Revenant sur la négociation de l’ANI, Stéphane Lardy a admis que « sans contrainte de temps, les interlocuteurs sociaux n’auraient probablement pas négocié sur l’ensemble du corps conventionnel, mais uniquement sur les dispositions découlant de l’accord de modernisation du marché du travail du 11 janvier 2008. Nous estimions qu’il était trop tôt pour faire le point alors que nous n’avions pas encore le recul nécessaire pour faire un bilan complet de l’ANI de 2003 ». Le président de la République avait fixé la fin de l’année 2008 comme date butoir.
Concernant la réduction annoncée des Opca, qui figurait dans le document d’orientation remis par la ministre de l’Emploi aux interlocuteurs sociaux, en juillet 2008, « on va avoir la règle des 100 millions d’euros, fixée par le président de la République, a rappelé Stéphane Lardy.
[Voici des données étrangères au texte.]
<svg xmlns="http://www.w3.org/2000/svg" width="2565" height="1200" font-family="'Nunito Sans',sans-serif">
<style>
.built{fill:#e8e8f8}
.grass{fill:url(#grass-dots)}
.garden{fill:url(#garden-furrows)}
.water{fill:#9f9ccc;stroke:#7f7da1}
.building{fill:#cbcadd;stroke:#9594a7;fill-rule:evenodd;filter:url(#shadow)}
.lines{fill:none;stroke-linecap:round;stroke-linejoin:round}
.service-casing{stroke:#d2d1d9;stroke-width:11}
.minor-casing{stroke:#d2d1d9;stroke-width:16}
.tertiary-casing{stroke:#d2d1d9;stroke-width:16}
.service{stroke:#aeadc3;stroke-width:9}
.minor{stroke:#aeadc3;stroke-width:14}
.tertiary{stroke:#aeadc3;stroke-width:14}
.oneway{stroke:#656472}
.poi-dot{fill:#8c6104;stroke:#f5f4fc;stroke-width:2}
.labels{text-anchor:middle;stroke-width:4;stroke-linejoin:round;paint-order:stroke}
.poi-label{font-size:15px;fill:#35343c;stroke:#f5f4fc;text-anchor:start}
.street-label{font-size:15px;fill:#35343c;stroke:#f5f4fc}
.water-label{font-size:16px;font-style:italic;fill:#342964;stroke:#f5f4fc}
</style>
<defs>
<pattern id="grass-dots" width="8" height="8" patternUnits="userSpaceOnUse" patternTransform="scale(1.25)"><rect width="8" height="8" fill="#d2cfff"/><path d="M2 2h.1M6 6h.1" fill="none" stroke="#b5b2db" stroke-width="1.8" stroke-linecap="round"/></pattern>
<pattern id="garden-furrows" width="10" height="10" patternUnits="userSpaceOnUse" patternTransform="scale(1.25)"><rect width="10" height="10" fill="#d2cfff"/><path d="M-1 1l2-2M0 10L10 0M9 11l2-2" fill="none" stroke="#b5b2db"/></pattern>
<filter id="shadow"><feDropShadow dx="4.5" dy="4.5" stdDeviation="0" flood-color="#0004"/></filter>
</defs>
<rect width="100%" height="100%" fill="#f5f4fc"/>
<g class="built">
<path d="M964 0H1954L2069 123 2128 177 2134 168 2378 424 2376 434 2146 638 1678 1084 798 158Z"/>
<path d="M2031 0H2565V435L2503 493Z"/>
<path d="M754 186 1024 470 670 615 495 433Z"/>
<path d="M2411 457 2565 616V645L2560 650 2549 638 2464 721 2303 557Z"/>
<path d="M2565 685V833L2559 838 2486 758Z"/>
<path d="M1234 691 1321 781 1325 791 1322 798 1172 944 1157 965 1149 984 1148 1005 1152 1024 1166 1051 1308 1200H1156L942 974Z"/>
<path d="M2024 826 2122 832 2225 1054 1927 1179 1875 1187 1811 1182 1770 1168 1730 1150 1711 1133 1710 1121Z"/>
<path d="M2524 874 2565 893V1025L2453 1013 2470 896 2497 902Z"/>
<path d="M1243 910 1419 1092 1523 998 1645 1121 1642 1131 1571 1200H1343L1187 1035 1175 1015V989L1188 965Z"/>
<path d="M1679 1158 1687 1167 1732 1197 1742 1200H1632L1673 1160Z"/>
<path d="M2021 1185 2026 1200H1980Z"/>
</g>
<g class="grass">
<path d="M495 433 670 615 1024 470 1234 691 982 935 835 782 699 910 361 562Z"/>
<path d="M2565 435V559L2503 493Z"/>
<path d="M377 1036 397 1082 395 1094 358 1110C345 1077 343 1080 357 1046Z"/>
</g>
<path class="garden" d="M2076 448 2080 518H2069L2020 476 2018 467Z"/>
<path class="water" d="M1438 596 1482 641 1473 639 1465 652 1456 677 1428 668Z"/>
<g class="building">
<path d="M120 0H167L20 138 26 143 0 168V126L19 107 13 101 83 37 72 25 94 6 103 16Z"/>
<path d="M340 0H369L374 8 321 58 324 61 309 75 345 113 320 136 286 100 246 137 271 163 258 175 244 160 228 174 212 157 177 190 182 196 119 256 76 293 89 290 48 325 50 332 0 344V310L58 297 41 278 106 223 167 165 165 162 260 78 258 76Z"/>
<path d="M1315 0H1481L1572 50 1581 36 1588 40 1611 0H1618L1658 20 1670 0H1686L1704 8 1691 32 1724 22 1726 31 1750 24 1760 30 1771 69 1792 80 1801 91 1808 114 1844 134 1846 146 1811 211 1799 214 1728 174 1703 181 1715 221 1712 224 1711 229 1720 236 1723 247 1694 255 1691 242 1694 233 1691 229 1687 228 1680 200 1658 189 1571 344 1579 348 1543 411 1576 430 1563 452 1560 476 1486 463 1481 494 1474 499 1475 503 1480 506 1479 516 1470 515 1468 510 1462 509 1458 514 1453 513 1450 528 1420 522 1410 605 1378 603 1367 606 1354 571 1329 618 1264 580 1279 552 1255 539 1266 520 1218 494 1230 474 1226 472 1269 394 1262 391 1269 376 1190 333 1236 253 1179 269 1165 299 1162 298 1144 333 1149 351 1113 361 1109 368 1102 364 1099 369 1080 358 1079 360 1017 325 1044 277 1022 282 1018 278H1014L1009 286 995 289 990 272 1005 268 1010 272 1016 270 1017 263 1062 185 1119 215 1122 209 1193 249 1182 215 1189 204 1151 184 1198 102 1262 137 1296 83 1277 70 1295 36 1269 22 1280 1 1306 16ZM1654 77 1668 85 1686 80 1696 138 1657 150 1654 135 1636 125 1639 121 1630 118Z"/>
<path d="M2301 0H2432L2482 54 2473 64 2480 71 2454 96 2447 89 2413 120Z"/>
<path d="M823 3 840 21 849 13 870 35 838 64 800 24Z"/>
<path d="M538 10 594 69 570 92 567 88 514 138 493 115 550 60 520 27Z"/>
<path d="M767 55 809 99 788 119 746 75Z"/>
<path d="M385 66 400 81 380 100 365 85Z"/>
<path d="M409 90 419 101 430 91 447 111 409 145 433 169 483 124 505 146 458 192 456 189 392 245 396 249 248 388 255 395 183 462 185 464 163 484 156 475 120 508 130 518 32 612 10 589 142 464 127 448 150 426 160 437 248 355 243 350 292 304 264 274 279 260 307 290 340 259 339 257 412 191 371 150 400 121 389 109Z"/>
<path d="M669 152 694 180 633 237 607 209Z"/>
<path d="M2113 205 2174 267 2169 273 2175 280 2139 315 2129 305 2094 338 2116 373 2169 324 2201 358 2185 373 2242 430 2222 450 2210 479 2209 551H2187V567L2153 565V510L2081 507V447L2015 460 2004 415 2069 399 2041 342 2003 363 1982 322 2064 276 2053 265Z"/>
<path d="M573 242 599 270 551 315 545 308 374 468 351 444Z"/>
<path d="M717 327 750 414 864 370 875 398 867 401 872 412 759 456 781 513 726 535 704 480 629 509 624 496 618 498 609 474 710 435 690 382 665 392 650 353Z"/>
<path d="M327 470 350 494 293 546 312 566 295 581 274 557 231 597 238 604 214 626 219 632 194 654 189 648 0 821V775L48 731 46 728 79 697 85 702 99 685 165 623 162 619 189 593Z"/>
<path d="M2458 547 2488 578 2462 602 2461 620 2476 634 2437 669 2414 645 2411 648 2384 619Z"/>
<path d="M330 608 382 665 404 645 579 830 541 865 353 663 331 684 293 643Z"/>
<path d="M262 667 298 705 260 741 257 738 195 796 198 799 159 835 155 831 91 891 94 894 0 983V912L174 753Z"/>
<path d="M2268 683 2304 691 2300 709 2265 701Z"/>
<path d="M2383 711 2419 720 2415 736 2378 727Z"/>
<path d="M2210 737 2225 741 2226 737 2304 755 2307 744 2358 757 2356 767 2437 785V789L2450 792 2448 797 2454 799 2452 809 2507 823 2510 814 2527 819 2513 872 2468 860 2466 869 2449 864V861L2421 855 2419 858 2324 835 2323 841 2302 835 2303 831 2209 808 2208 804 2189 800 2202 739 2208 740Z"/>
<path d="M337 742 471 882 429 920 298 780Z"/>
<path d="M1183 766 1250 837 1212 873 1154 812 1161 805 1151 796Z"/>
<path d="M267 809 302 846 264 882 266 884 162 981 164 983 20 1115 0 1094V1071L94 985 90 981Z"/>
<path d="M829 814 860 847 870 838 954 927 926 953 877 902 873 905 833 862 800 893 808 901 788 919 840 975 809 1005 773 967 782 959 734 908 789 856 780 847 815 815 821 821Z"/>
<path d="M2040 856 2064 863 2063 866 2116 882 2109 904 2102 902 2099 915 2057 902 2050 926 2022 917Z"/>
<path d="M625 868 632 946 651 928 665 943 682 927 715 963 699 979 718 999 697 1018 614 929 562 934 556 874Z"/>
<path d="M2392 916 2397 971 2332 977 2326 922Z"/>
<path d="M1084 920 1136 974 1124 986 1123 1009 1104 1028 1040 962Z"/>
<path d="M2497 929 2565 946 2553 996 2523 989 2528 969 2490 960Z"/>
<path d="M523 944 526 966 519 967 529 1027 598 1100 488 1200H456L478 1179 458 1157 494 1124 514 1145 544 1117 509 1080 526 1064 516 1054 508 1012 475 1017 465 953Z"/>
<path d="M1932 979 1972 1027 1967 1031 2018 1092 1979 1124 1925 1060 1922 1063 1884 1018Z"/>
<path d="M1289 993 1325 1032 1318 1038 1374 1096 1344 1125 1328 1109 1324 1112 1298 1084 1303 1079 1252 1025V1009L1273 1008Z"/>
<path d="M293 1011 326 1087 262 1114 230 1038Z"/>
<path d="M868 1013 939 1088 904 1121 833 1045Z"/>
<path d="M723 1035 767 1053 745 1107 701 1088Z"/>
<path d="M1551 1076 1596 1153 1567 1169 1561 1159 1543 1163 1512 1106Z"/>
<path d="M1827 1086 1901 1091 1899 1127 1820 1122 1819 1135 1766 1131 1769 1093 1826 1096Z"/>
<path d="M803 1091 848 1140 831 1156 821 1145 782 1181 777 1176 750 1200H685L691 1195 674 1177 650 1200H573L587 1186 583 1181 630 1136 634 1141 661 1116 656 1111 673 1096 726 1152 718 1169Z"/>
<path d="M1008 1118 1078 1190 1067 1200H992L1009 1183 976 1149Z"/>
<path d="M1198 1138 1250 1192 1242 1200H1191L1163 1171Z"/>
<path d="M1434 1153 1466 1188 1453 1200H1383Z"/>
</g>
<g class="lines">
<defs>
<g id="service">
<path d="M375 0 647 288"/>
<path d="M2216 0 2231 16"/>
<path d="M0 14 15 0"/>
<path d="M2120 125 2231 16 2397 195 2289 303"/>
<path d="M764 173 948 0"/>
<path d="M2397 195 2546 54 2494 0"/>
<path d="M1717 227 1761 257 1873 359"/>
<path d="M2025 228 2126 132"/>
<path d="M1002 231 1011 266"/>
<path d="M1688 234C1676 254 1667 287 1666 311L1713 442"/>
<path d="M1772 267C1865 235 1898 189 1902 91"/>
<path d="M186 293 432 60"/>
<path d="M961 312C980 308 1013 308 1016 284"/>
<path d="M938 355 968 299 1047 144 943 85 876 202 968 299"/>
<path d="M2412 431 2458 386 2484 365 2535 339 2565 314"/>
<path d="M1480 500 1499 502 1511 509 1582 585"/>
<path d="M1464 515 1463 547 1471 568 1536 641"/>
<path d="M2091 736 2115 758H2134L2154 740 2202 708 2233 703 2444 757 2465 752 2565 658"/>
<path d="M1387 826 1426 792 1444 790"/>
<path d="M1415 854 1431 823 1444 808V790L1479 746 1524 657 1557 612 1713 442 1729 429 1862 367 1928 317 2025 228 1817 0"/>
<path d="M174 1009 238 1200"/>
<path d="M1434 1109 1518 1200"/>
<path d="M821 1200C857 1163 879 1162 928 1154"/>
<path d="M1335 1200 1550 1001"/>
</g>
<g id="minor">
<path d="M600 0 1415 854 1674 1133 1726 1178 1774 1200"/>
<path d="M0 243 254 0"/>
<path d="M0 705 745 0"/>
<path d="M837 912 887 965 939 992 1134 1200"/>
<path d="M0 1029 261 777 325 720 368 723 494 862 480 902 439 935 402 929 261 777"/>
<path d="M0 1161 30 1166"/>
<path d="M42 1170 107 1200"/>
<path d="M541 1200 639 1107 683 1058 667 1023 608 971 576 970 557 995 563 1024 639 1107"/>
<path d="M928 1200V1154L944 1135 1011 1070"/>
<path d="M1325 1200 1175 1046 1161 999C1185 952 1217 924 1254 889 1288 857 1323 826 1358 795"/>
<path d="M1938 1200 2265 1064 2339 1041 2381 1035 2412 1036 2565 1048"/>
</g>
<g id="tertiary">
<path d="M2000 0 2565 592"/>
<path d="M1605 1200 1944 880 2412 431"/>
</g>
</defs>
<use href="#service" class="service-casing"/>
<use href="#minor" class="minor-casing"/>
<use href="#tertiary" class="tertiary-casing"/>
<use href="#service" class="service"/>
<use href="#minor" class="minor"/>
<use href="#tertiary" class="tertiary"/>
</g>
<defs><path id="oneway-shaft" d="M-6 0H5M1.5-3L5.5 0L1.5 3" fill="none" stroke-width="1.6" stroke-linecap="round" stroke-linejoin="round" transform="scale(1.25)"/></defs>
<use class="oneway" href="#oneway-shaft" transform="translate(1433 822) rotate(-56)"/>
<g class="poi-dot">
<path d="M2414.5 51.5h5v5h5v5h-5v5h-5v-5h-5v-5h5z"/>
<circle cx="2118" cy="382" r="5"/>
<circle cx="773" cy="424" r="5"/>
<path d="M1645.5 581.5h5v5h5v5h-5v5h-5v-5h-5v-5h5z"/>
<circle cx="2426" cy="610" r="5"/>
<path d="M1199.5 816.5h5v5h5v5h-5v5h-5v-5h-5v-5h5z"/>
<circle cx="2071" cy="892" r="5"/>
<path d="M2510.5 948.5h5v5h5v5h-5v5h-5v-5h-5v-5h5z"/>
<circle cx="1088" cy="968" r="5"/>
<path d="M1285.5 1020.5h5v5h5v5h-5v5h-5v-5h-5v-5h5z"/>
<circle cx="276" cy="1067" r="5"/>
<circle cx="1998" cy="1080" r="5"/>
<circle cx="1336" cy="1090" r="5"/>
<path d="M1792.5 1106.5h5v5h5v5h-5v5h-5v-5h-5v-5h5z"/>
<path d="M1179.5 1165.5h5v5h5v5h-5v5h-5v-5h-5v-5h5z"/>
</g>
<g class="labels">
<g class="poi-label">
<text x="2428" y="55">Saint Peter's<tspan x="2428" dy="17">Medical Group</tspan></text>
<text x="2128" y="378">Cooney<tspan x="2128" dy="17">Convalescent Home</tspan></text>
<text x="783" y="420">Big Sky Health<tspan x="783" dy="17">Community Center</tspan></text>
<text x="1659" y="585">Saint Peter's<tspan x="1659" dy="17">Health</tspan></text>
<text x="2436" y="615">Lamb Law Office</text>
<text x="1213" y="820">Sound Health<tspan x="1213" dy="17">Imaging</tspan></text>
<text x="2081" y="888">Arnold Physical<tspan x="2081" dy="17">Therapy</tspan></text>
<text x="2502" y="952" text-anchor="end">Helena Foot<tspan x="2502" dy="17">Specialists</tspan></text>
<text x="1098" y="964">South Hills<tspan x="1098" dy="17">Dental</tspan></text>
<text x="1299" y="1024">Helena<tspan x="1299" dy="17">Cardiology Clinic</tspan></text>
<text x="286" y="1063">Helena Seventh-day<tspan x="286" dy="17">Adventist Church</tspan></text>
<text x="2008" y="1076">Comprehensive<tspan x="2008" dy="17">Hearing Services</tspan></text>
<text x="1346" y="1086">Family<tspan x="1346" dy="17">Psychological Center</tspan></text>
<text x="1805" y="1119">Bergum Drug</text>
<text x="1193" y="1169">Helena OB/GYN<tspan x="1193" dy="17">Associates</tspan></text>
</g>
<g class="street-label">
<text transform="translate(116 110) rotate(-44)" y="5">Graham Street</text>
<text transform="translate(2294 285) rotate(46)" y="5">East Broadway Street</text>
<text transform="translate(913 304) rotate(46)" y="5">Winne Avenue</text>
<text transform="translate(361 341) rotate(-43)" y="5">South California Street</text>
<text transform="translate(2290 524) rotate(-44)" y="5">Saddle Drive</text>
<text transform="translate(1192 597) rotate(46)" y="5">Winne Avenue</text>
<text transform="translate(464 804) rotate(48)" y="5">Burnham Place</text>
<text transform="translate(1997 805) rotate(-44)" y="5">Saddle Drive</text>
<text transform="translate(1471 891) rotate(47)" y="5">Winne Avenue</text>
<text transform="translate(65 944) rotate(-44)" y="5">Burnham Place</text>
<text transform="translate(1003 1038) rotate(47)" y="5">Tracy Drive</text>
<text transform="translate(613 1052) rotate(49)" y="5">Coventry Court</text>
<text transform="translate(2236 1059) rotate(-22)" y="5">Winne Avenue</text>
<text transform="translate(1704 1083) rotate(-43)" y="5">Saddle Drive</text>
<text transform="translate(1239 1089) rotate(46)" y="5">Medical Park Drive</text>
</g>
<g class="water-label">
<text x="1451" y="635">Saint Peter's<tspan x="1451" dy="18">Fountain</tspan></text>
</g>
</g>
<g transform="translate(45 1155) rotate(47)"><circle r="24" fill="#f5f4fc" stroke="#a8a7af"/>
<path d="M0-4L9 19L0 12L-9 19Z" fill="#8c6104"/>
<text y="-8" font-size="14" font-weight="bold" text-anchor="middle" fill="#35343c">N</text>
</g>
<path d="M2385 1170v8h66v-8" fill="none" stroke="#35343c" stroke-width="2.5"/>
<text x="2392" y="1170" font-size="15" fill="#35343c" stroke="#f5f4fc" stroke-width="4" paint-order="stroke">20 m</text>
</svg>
Je connais des organismes qui collectent moins de 50 millions d’euros et qui font le boulot. Et j’en connais d’autres qui collectent plus de 100 millions et qui le font moins bien. J’ai toujours considéré qu’il ne n’incombait pas aux partenaires sociaux de dire quels Opca doivent vivre ou mourir ». Une question « pas évoquée par l’accord même s’il y a un groupe de travail dédié », a remarqué le responsable FO.
S’agissant de l’examen du projet de loi entérinant la réforme de la formation professionnelle, à partir d’avril, Stéphane Lardy n’est « pas inquiet sur la retranscription de l’ANI ». Tout en se disant « inquiet » sur « ce qui ne figure pas dans l’accord », notamment la répartition future des organismes collecteurs.